Romania’s first woman minister, a Harvard-educated physician
The recent appointment of Viorica Dancila as Romania’s first woman prime minister was an opportunity to look at how women are represented in local politics.
In its first version, the government of Mihai Tudose had five women ministers, in a cabinet of 27 ministers and deputy prime ministers. The previous government of Sorin Grindeanu had six women ministers, the same as the cabinet of Dacian Ciolos, both in their first versions.
Women have started to be represented in the Romanian government in 1946, in the government of Petru Groza. Then, the first woman to be appointed minister was Florica Bagdasar, who headed the health ministry between 1946 and 1948.
She was born in a Macedonian-Romanian family, in Bitolia/Monastir in Macedonia. She attended school in Romania, and graduated from the Bucharest Faculty of Medicine in 1925. After further work, she received her doctor’s diploma in medicine and surgery and the right to practice.
In 1927 she married doctor Dumitru Bagdasar, a neurosurgeon who established the Romanian neurosurgery school.
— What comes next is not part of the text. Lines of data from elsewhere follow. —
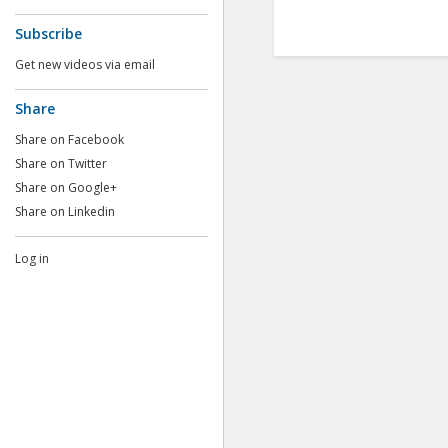
Subscribe
Get new videos via email
Share
Share on Facebook
Share on Twitter
Share on Google+
Share on Linkedin
Log in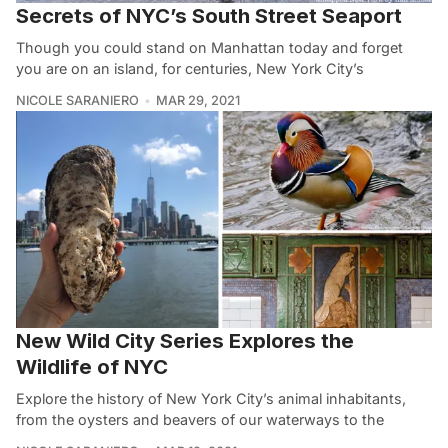
Secrets of NYC’s South Street Seaport
Though you could stand on Manhattan today and forget
you are on an island, for centuries, New York City’s
NICOLE SARANIERO
MAR 29, 2021
New Wild City Series Explores the
Wildlife of NYC
Explore the history of New York City’s animal inhabitants,
from the oysters and beavers of our waterways to the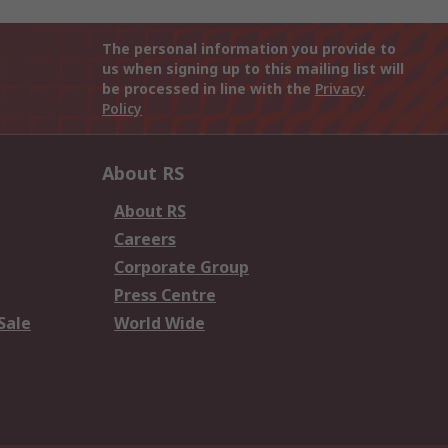
The personal information you provide to
us when signing up to this mailing list will
be processed in line with the
Privacy
Policy
About RS
About RS
Careers
Corporate Group
Press Centre
Sale
World Wide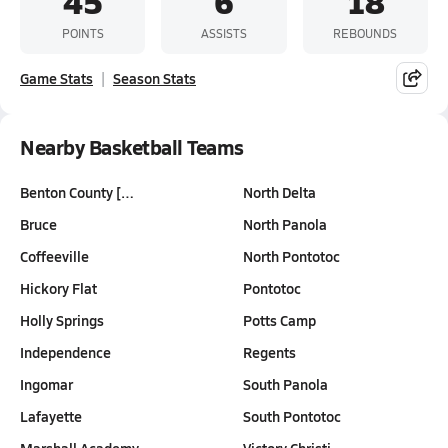
45
6
18
POINTS
ASSISTS
REBOUNDS
Game Stats
Season Stats
Nearby Basketball Teams
Benton County […
North Delta
Bruce
North Panola
Coffeeville
North Pontotoc
Hickory Flat
Pontotoc
Holly Springs
Potts Camp
Independence
Regents
Ingomar
South Panola
Lafayette
South Pontotoc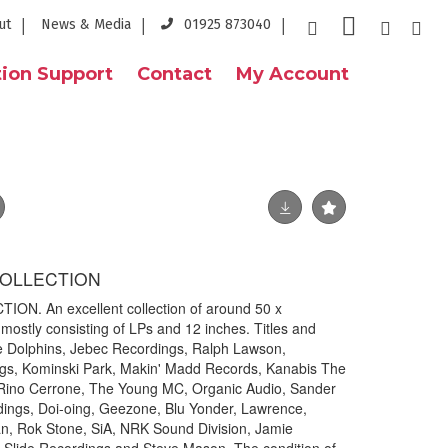
ut
News & Media
01925 873040
ion Support
Contact
My Account
COLLECTION
N. An excellent collection of around 50 x
ostly consisting of LPs and 12 inches. Titles and
he Dolphins, Jebec Recordings, Ralph Lawson,
gs, Kominski Park, Makin' Madd Records, Kanabis The
 Rino Cerrone, The Young MC, Organic Audio, Sander
dings, Doi-oing, Geezone, Blu Yonder, Lawrence,
, Rok Stone, SiA, NRK Sound Division, Jamie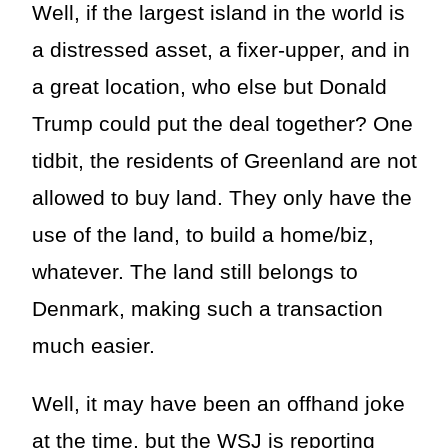
Well, if the largest island in the world is
a distressed asset, a fixer-upper, and in
a great location, who else but Donald
Trump could put the deal together? One
tidbit, the residents of Greenland are not
allowed to buy land. They only have the
use of the land, to build a home/biz,
whatever. The land still belongs to
Denmark, making such a transaction
much easier.
Well, it may have been an offhand joke
at the time, but the WSJ is reporting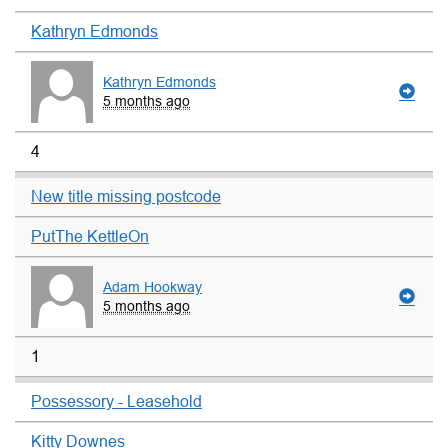
Kathryn Edmonds
Kathryn Edmonds
5 months ago
4
New title missing postcode
PutThe KettleOn
Adam Hookway
5 months ago
1
Possessory - Leasehold
Kitty Downes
The largest neurosurgery clinic in Romania, the Bucharest Bagdasar-Arseni Emergency Clinic, carries his name, alongside that of Bagdasar’s disciple, neurosurgeon Constantin Arseni.
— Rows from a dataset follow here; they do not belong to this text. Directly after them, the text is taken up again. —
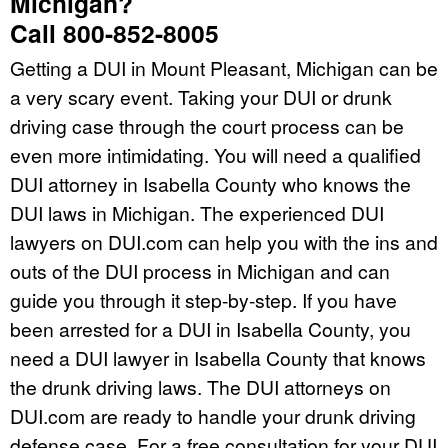
Michigan?
Call 800-852-8005
Getting a DUI in Mount Pleasant, Michigan can be
a very scary event. Taking your DUI or drunk
driving case through the court process can be
even more intimidating. You will need a qualified
DUI attorney in Isabella County who knows the
DUI laws in Michigan. The experienced DUI
lawyers on DUI.com can help you with the ins and
outs of the DUI process in Michigan and can
guide you through it step-by-step. If you have
been arrested for a DUI in Isabella County, you
need a DUI lawyer in Isabella County that knows
the drunk driving laws. The DUI attorneys on
DUI.com are ready to handle your drunk driving
defense case. For a free consultation for your DUI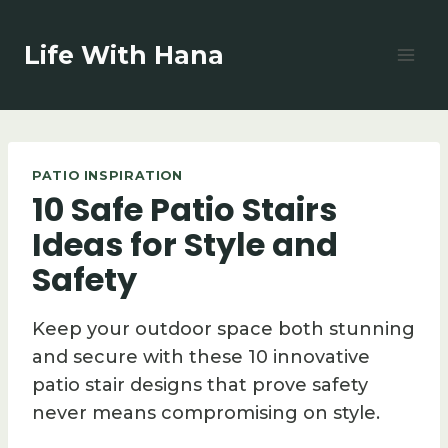
Skip
to
Life With Hana
content
PATIO INSPIRATION
10 Safe Patio Stairs
Ideas for Style and
Safety
Keep your outdoor space both stunning
and secure with these 10 innovative
patio stair designs that prove safety
never means compromising on style.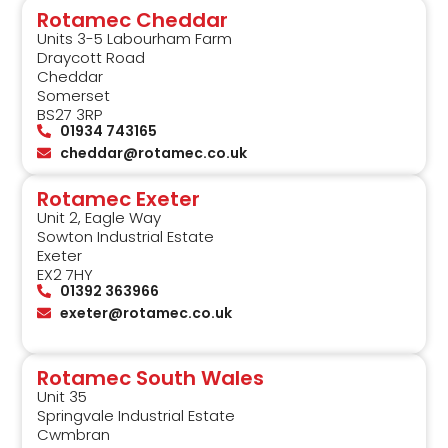
Rotamec Cheddar
Units 3-5 Labourham Farm
Draycott Road
Cheddar
Somerset
BS27 3RP
01934 743165
cheddar@rotamec.co.uk
Rotamec Exeter
Unit 2, Eagle Way
Sowton Industrial Estate
Exeter
EX2 7HY
01392 363966
exeter@rotamec.co.uk
Rotamec South Wales
Unit 35
Springvale Industrial Estate
Cwmbran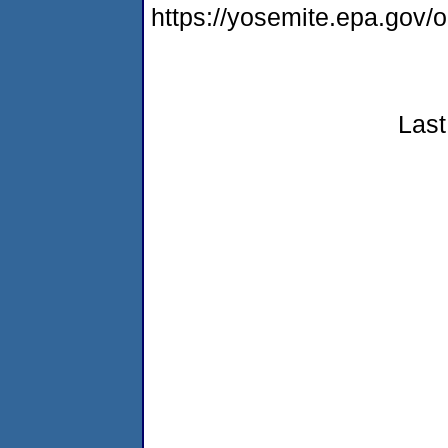
https://yosemite.epa.go
Last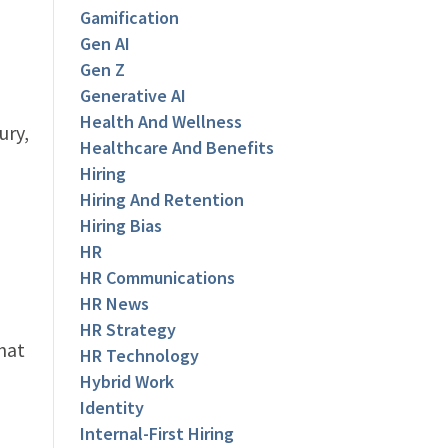
Gamification
Gen AI
Gen Z
Generative AI
Health And Wellness
ury,
Healthcare And Benefits
Hiring
Hiring And Retention
Hiring Bias
HR
HR Communications
HR News
HR Strategy
that
HR Technology
Hybrid Work
Identity
Internal-First Hiring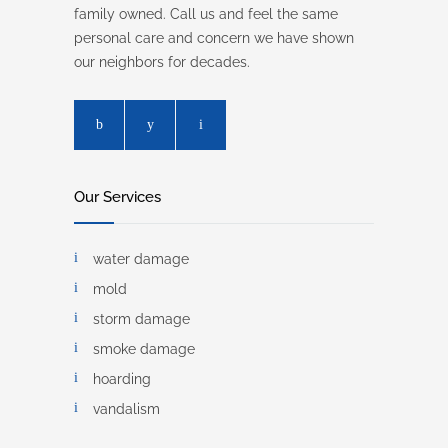
family owned. Call us and feel the same
personal care and concern we have shown
our neighbors for decades.
Our Services
water damage
mold
storm damage
smoke damage
hoarding
vandalism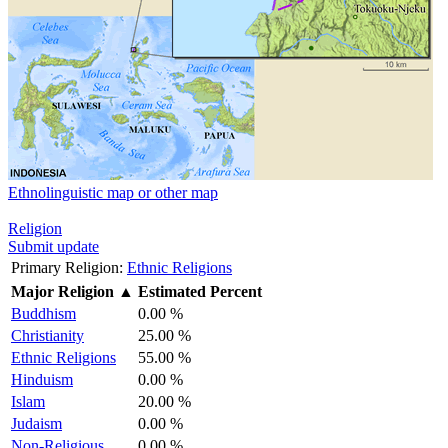
Ethnolinguistic map or other map
Religion
Submit update
Primary Religion:
Ethnic Religions
Major Religion
▲
Estimated Percent
Buddhism
0.00 %
Christianity
25.00 %
Ethnic Religions
55.00 %
Hinduism
0.00 %
Islam
20.00 %
Judaism
0.00 %
Non-Religious
0.00 %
After they got married, the couple went to the United States to further their professional training. Florica Bagdasar attended public health courses at Harvard, while Dumitru Bagdasar studied at the clinic of doctor Harvey Cushing, a pioneer of modern neurosurgery. Upon returning to Romania, they opened the country’s first neurosurgery clinic.
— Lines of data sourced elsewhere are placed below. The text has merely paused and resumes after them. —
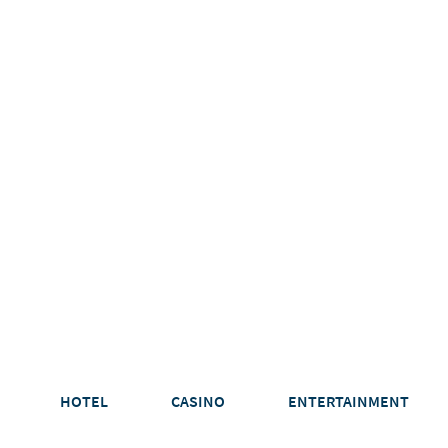
HOTEL
CASINO
ENTERTAINMENT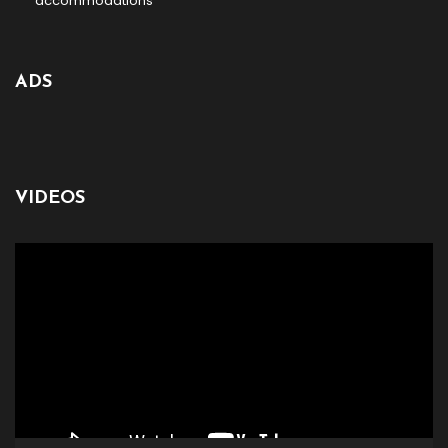
accommodations
ADS
VIDEOS
Video
Player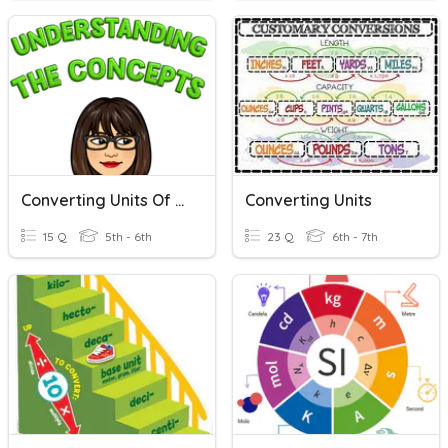
Converting Units Of Time
Converting Units
15 Q
5th - 6th
23 Q
6th - 7th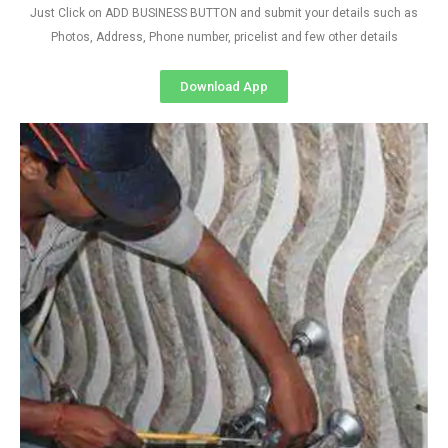
Just Click on ADD BUSINESS BUTTON and submit your details such as
Photos, Address, Phone number, pricelist and few other details
Download App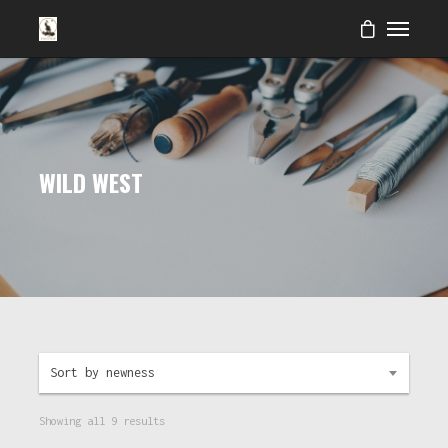
WILD WEST
Sort by newness
Showing all 9 results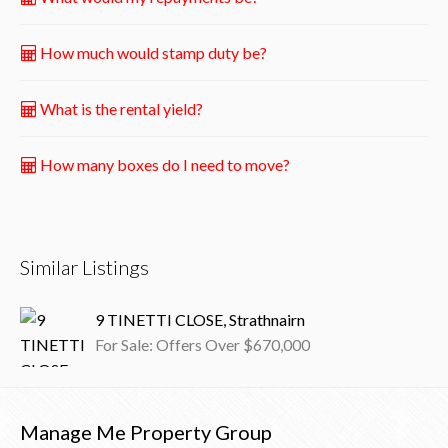
How much would stamp duty be?
What is the rental yield?
How many boxes do I need to move?
Similar Listings
9 TINETTI CLOSE, Strathnairn
For Sale: Offers Over $670,000
Manage Me Property Group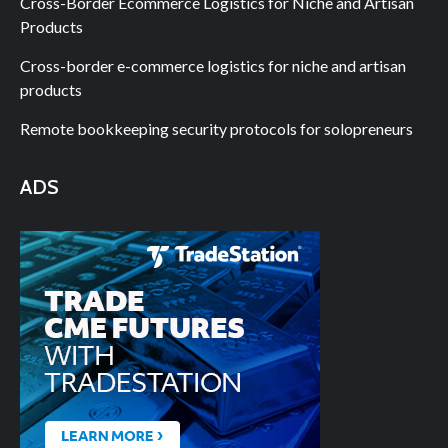
Cross-Border Ecommerce Logistics for Niche and Artisan
Products
Cross-border e-commerce logistics for niche and artisan
products
Remote bookkeeping security protocols for solopreneurs
ADS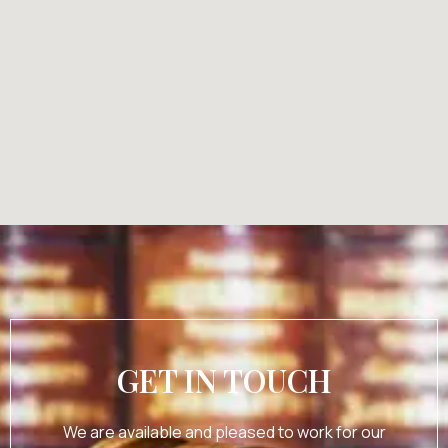
GET IN TOUCH
We are available and pleased to work for our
Florica Bagdasar specialized in psychiatry, and her work was in the field of child neuro-psychiatric and educational assistance. She contributed to the first local spelling book and to a mathematics textbook, and to the establishment of the Bucharest Mental Hygiene Institute.
She became a minister after the death of her husband, who was holding the same post. The big challenges of her mandate were the typhus epidemics in Moldova, and that of malaria in Dobrogea.
In 1949, she was appointed professor at the Medical-Pharmaceutic Institute (IMF) of Bucharest. Here, she introduced the child neuro-psychiatry specialty at the Pediatrics Faculty.
For a while, she fell out of the political graces of the communist regime and ended up loosing her job as the director of the Bucharest Mental Hygiene Institute. However, in October 1957 she was appointed a vice president of the Red Cross in Romania, a position she held for several years.
Together with her husband, she had one daughter, the mathematician Alexandra Bellow, a professor at various US universities and a former wife of Nobel prize winning author Saul Bellow.